**Items from a dataset:**
╭──

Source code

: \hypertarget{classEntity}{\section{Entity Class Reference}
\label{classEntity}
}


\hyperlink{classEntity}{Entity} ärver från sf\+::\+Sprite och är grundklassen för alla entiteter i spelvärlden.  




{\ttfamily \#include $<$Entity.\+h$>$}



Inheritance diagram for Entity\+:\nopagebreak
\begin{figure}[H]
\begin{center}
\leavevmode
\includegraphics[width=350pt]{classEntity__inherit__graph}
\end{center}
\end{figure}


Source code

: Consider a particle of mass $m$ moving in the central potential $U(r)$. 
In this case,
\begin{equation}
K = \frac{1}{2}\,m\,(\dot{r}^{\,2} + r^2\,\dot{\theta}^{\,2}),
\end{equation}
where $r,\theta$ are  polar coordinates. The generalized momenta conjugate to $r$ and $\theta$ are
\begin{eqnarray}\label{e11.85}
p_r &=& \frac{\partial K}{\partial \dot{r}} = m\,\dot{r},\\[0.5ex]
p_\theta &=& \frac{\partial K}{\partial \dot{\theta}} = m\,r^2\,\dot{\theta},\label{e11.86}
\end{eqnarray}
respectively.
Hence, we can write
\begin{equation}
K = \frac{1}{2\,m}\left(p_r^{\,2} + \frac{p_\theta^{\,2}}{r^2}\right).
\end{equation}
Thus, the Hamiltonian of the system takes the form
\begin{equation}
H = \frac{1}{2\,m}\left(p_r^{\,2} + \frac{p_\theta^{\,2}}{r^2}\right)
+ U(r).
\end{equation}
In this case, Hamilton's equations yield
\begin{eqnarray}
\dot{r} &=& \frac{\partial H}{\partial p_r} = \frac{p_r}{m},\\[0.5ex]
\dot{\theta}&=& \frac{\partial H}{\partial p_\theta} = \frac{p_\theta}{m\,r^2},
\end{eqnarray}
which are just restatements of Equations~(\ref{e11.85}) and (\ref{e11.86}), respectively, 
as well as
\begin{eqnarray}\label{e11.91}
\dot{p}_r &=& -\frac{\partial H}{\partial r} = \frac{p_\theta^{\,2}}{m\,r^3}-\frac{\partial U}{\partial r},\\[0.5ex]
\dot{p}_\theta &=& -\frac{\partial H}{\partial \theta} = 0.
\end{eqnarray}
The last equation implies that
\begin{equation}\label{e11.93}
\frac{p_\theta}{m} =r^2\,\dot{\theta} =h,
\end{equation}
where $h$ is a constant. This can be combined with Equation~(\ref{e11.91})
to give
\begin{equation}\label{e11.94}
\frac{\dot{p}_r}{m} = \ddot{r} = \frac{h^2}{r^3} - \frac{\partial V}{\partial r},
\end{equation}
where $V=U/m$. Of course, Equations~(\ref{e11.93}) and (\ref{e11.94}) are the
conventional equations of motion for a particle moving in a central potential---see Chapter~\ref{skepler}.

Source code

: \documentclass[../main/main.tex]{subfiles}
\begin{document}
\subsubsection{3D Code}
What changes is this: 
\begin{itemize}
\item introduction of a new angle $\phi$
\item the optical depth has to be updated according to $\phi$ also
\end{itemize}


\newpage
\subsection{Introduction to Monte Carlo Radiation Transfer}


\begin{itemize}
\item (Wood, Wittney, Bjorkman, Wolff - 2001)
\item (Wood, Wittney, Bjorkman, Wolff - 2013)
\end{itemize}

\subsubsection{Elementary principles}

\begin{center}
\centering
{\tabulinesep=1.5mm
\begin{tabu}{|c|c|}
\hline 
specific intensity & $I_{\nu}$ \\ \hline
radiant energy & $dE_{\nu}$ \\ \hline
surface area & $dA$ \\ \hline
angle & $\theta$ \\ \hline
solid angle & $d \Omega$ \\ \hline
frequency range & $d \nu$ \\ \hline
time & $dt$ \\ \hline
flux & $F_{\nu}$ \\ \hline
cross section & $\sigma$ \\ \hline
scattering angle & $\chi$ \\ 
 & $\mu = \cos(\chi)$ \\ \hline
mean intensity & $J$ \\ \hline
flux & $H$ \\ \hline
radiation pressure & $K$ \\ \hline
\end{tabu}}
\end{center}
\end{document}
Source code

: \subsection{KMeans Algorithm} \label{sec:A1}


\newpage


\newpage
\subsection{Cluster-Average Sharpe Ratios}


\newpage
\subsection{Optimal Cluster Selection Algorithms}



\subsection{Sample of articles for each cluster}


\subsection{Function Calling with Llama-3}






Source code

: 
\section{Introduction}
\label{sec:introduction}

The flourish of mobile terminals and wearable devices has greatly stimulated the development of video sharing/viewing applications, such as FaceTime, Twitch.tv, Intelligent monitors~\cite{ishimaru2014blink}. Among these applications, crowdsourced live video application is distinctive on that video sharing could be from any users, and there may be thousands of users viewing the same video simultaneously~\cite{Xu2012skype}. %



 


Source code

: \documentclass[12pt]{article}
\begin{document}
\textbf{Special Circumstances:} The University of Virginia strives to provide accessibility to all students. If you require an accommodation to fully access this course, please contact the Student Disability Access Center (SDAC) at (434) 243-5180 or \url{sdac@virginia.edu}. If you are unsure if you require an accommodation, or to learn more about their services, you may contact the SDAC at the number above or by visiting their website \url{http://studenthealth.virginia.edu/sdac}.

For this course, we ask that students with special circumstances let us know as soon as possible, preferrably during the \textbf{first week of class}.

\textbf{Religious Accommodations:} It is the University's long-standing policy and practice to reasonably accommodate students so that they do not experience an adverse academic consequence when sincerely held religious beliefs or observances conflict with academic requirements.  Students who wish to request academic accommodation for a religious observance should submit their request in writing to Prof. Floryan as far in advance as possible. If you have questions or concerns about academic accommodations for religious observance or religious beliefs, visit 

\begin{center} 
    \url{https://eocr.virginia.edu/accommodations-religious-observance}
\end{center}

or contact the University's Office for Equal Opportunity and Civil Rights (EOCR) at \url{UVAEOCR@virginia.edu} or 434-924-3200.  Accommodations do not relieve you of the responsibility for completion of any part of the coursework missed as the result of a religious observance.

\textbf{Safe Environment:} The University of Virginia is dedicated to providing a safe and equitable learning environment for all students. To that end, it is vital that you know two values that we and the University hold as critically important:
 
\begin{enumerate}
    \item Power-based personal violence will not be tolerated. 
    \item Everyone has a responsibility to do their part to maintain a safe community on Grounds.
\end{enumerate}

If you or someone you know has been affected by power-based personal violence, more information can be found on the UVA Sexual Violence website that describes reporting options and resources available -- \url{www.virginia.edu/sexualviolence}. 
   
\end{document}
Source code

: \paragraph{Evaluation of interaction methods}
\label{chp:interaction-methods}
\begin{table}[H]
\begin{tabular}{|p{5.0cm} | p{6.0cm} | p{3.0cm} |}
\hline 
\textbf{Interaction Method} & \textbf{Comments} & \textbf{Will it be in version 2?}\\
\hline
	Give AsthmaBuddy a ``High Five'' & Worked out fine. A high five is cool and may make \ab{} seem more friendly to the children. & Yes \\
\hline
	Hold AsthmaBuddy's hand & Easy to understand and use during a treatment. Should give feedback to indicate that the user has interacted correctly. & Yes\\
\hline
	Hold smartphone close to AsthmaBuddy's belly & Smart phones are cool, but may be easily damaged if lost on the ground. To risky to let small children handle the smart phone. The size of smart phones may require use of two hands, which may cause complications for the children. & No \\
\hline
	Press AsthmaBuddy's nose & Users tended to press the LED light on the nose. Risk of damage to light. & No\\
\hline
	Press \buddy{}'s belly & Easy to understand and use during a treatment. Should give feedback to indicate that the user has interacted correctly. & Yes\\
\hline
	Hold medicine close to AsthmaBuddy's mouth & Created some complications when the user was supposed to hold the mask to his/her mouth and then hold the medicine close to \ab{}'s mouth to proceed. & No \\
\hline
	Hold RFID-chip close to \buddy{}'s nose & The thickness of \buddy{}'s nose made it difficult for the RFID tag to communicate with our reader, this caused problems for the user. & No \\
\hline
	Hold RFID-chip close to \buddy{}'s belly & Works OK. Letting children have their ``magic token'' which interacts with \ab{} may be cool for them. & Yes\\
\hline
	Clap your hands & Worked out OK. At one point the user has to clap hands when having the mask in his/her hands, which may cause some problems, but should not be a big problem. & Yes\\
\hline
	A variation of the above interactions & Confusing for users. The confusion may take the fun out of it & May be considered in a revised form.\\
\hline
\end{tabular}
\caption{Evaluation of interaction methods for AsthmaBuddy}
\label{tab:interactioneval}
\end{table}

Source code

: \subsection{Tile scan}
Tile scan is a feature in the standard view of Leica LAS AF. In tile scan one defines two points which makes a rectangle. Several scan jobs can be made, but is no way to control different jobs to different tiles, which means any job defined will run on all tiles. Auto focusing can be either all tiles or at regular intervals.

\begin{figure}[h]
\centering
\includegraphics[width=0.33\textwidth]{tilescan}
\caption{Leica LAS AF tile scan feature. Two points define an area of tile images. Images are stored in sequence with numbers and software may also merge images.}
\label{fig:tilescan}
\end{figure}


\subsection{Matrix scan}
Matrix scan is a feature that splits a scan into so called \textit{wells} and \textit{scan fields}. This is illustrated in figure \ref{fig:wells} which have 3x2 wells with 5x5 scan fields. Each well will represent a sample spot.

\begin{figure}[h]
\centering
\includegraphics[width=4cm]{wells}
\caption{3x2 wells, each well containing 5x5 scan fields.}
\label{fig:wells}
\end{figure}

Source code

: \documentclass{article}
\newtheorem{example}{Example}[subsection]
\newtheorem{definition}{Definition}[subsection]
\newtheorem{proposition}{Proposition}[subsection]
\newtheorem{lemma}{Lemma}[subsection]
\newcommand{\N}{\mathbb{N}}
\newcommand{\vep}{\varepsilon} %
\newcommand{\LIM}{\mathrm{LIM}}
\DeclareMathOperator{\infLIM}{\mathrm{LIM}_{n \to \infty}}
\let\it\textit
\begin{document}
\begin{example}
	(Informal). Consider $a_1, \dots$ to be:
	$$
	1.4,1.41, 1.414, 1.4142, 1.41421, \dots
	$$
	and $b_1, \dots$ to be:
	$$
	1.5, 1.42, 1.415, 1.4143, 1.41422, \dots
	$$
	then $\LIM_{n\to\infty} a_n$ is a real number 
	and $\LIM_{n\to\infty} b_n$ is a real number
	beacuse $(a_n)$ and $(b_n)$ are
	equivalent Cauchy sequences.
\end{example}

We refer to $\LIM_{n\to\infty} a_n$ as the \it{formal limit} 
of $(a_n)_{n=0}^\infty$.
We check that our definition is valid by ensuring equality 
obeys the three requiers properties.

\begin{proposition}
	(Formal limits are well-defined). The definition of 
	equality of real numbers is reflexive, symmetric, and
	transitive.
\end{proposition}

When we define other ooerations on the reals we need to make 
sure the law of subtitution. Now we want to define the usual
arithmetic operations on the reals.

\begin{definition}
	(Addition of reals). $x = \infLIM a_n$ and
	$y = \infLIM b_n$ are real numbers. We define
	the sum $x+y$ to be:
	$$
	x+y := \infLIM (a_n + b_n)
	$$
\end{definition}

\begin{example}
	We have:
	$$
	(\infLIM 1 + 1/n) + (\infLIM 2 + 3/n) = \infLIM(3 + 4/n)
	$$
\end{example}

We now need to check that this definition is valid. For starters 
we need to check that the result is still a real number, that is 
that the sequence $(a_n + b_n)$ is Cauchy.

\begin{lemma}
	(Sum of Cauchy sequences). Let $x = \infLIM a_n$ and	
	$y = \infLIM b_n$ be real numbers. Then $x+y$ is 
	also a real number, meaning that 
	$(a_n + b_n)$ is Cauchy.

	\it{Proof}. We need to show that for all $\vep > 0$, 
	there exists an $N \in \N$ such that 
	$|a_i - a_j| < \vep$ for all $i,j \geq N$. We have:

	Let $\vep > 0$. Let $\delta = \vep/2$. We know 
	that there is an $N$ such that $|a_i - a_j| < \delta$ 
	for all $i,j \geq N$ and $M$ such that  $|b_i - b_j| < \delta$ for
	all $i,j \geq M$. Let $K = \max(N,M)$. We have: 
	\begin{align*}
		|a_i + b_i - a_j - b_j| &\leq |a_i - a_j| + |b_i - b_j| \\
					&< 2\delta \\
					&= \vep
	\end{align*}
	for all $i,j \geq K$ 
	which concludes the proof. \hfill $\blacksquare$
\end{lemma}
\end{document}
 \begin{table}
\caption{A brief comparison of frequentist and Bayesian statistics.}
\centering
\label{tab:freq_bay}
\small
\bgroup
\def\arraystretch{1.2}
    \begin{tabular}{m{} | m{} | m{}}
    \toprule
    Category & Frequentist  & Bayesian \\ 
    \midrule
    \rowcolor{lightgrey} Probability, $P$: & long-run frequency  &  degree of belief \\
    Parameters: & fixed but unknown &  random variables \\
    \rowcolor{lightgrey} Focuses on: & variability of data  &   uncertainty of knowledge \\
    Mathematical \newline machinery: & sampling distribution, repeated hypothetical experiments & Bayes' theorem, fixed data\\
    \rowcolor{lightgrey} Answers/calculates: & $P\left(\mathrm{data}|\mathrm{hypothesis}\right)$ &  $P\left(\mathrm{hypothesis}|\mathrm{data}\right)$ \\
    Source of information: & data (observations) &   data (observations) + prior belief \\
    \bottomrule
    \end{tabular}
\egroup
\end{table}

╰──

**WHAT TO PRODUCE:** Look through the data above for the string "Leica" and copy every line where it appears.

**EXERCISE RESULT:**
Tile scan is a feature in the standard view of Leica LAS AF. In tile scan one defines two points which makes a rectangle. Several scan jobs can be made, but is no way to control different jobs to different tiles, which means any job defined will run on all tiles. Auto focusing can be either all tiles or at regular intervals.
\caption{Leica LAS AF tile scan feature. Two points define an area of tile images. Images are stored in sequence with numbers and software may also merge images.}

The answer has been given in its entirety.